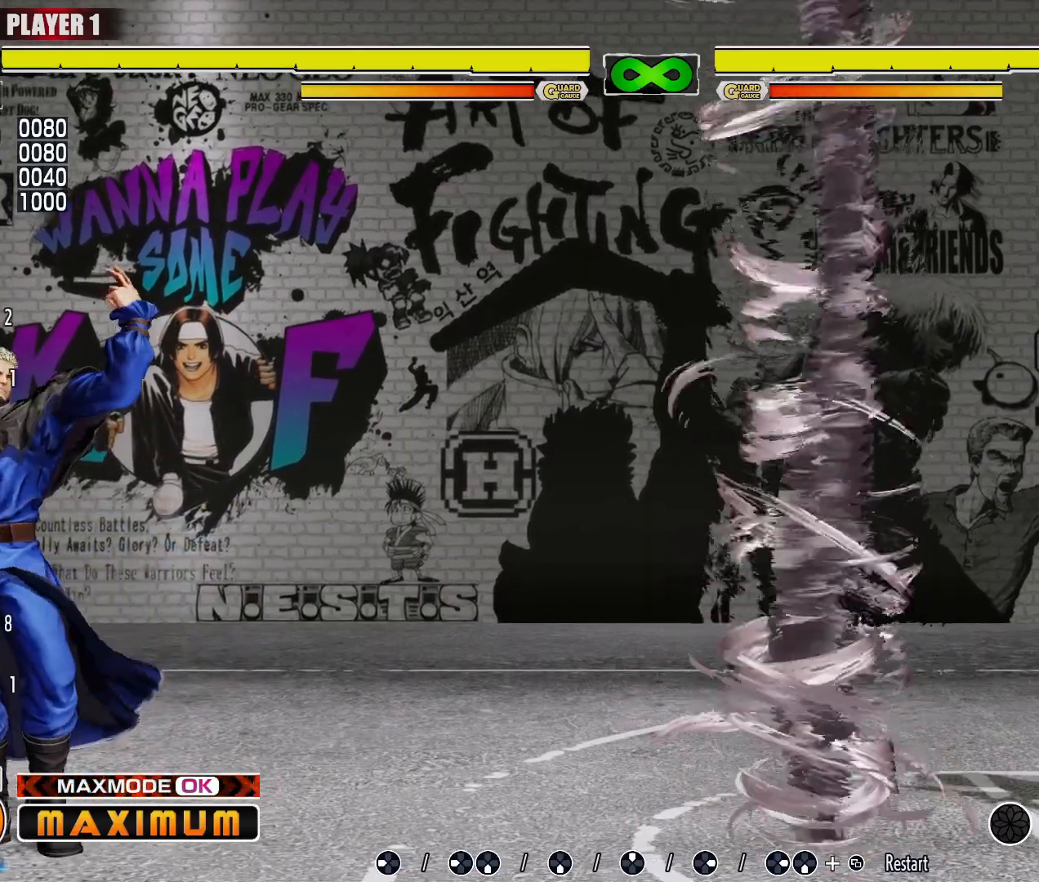
{"buttons": [], "events": []}
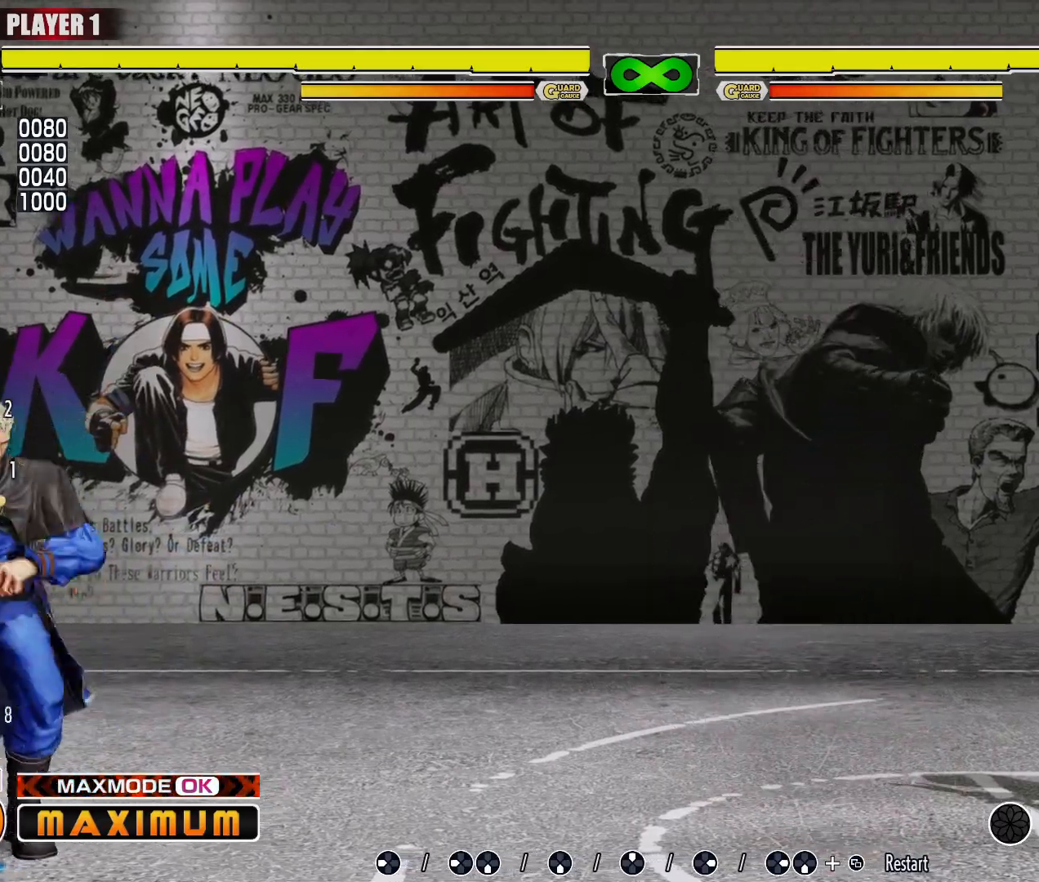
{"buttons": []}
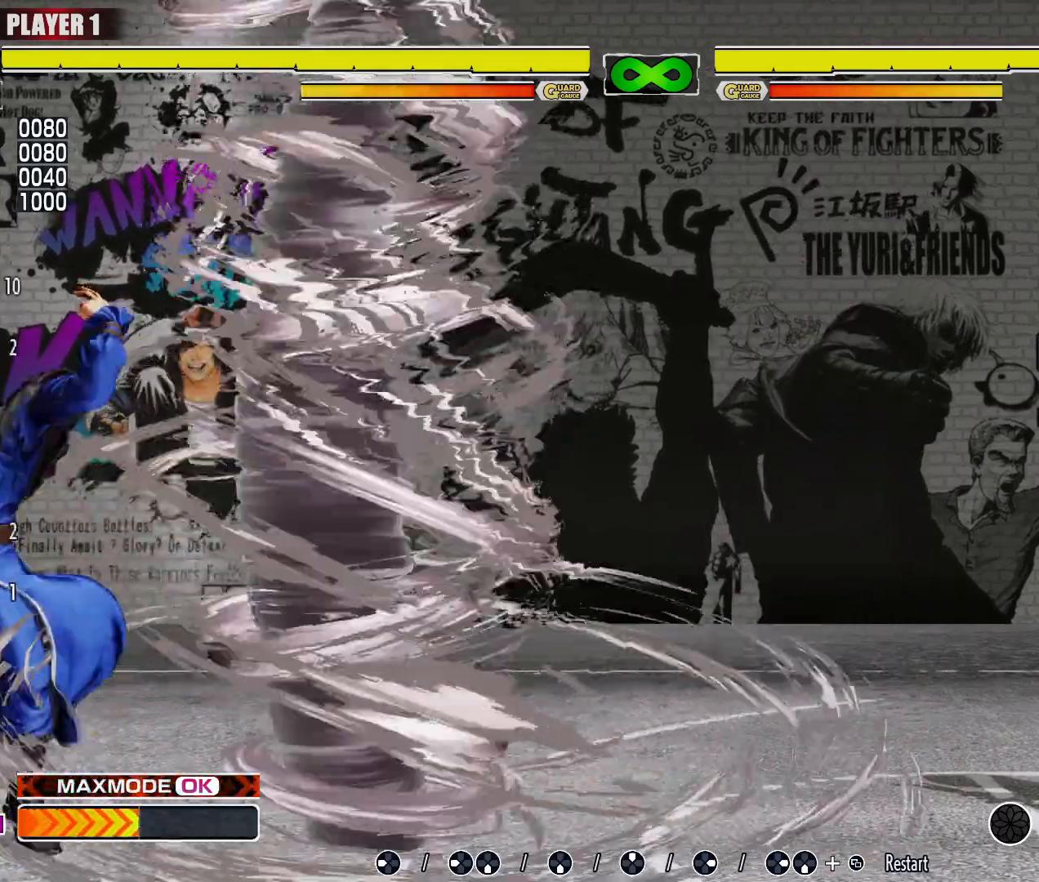
{"buttons": [], "events": []}
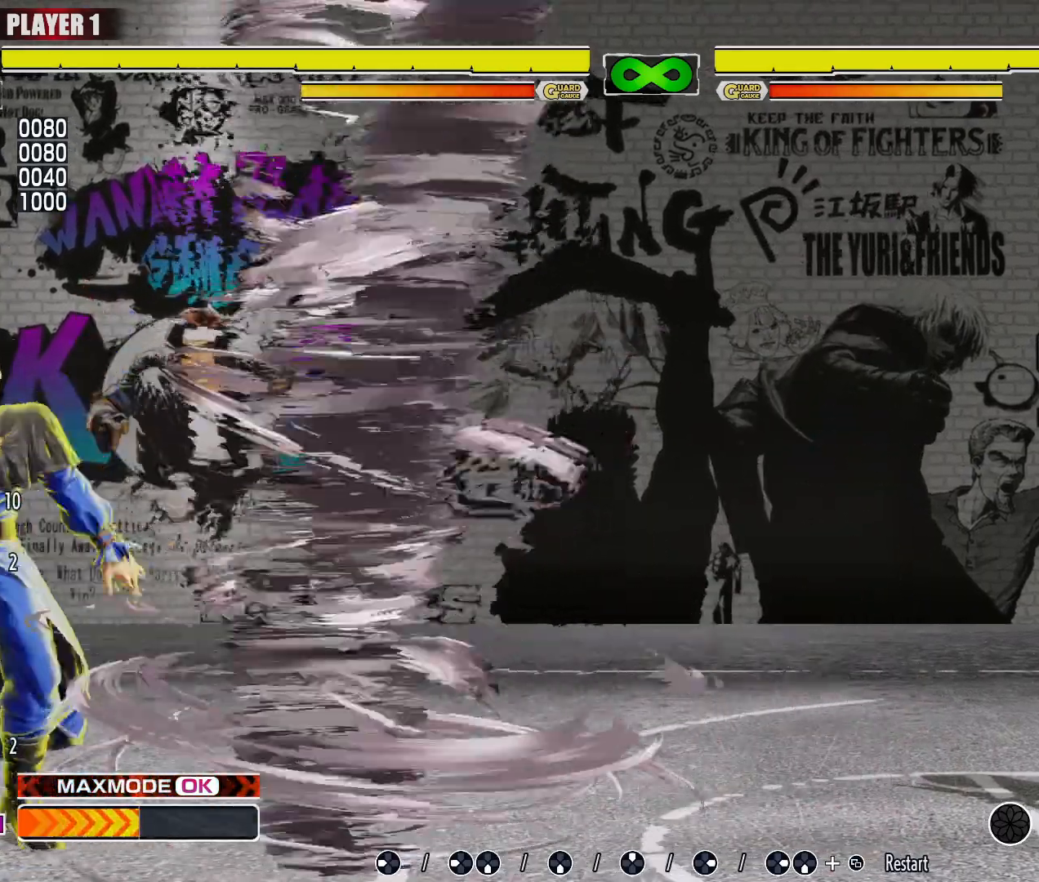
{"buttons": [], "events": []}
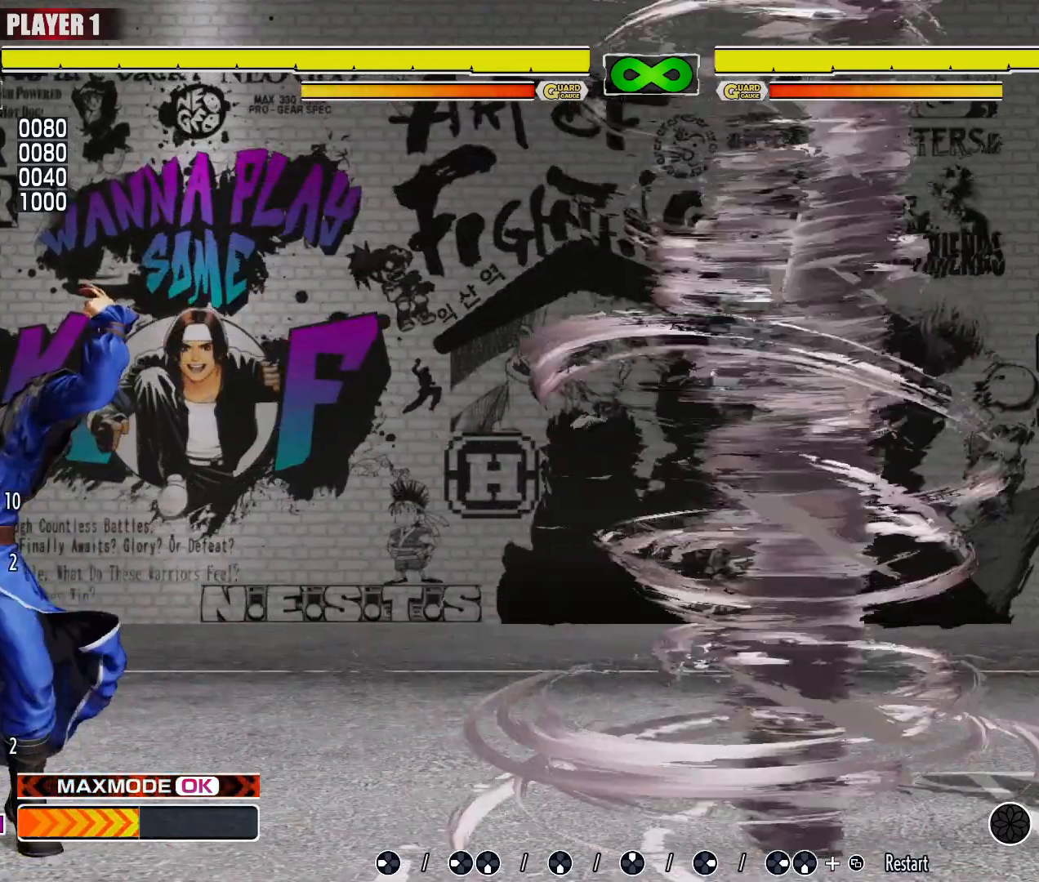
{"buttons": [], "events": []}
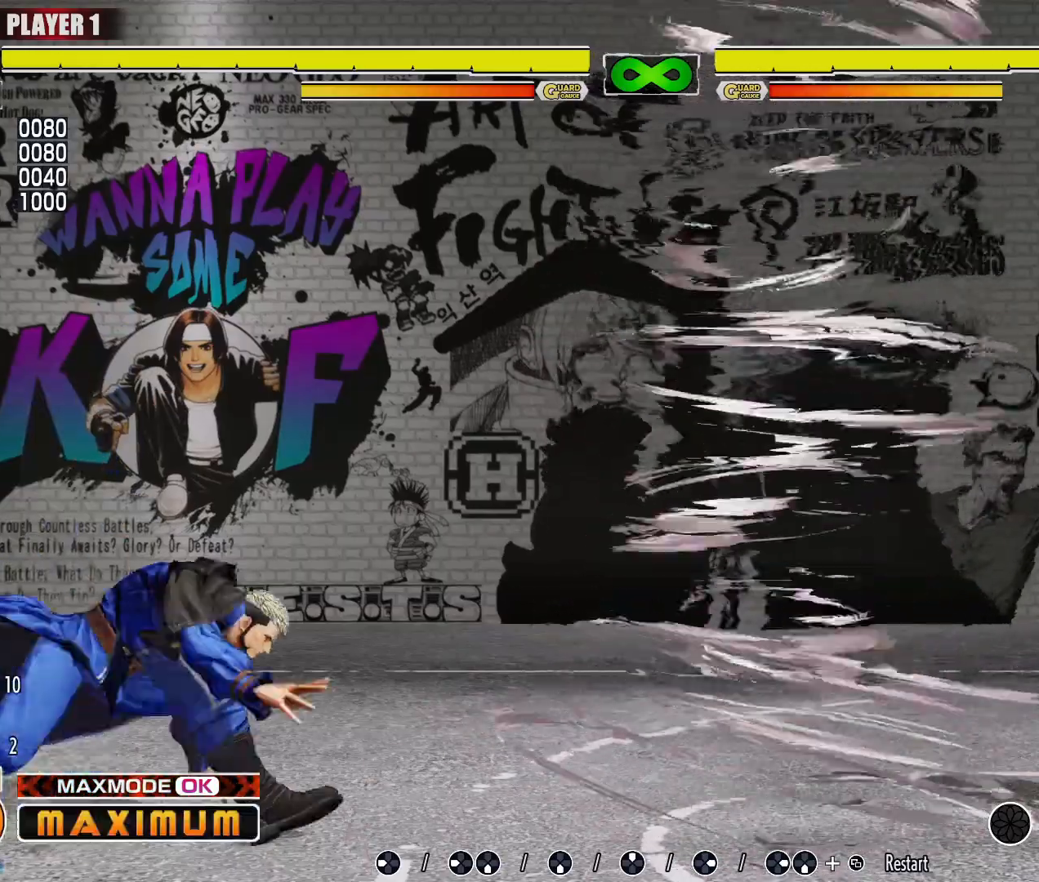
{"buttons": [], "events": []}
☆ ☆ ☆ ☆ ☆
GOAL OF THE EXERCISE:
Only the pictures are to be left out, and all of the data must otherwise be transcribed exactly.

EXPECTED OUTPUT:
{"buttons": [], "events": []}
{"buttons": []}
{"buttons": [], "events": []}
{"buttons": [], "events": []}
{"buttons": [], "events": []}
{"buttons": [], "events": []}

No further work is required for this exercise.